§ **PASSAGE**:
_ _ _ _ _ _ _
Problem Statement
After a Push Publishing operation completes on a receiver node, certain public pages intermittently respond with a 401, redirecting anonymous users to
/dotCMS/login?referrer=/. The error does not resolve on its own — it persists until a content save or publish is performed directly on the production
environment, which triggers resetPermissionReferences() for that asset, evicts the bad cache entry, and allows the next request to successfully rebuild the
permission reference. The pages themselves have no configuration changes and their Host-level permissions remain intact throughout.
This issue has been identified through customer report (support ticket #34942). A full reproduction has not yet been achieved. The description below represents
our current best theory based on code analysis and database inspection of the affected environment.
What We Know For Sure
- Push Publishing calls permissionAPI.resetPermissionReferences(contentlet) inside internalCheckin() for every existing HTML page in the bundle. This deletes
each page's row from permission_reference and broadcasts a cluster-wide cache invalidation.
- The affected pages have no direct rows in the permission table. They rely entirely on permission_reference pointing to their Host, which correctly holds CMS
Anonymous / IHTMLPage / READ=1.
- The Host's permissions are never touched by this process.
- When permission_reference is cleared and a request arrives, PermissionBitFactoryImpl.loadPermissions() falls through to _loadParentPermissions() — a walk-up
through the parent hierarchy that should always recover the Host's permissions.
- The result of that walk-up — including an empty list — is written to cache unconditionally at line ~1723, before any validity check.
_ _ _ _ _ _ _
§ **DATASET CONTENT**:
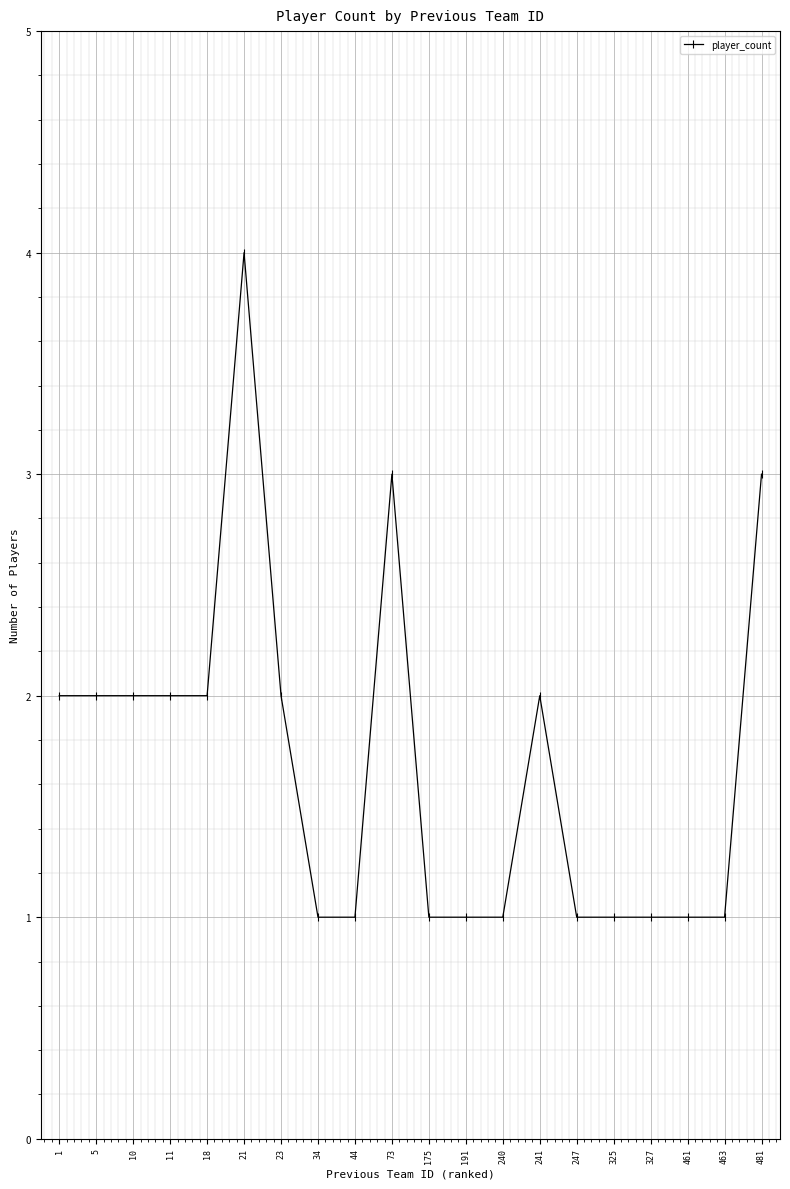

Which has a higher value, 18 or 463?

18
_ _ _ _ _ _ _
§ **QUESTIONS**:
1. In the Push Publishing write-up, what path are anonymous users redirected to when the affected pages return a 401?
2. Copy out the Push Publishing write-up word for word, starting at "- When permission_reference" and ending at "any validity check.".
3. Write the next part of the Push Publishing write-up, picking up after its final sentence.

§ **ANSWERS BY ITEM**:
1. /dotCMS/login?referrer=/

2.
- When permission_reference is cleared and a request arrives, PermissionBitFactoryImpl.loadPermissions() falls through to _loadParentPermissions() — a walk-up
through the parent hierarchy that should always recover the Host's permissions.
- The result of that walk-up — including an empty list — is written to cache unconditionally at line ~1723, before any validity check.

3.
The Theory
The walk-up in _loadParentPermissions() calls page.getParentPermissionable(), which in Contentlet.java resolves the parent by calling fAPI.find(this.getFolder(),
systemUser, false). If that call returns null at that moment — due to transient load, a folder cache miss during the high-demand push window, or any internal
failure — the walk-up loop never executes and an empty permission list is returned.
Because the cache write at line ~1723 is unconditional, that empty list is stored in the permission cache. Every subsequent request for the affected page hits
the cache immediately, gets [], and CMSUrlUtil.isUnauthorizedAndHandleError() fires a 401 for CMS Anonymous. This persists until the cache entry is evicted and a
subsequent walk-up succeeds.
This is unconfirmed. We have not been able to reproduce it locally, and we have not ruled out other causes.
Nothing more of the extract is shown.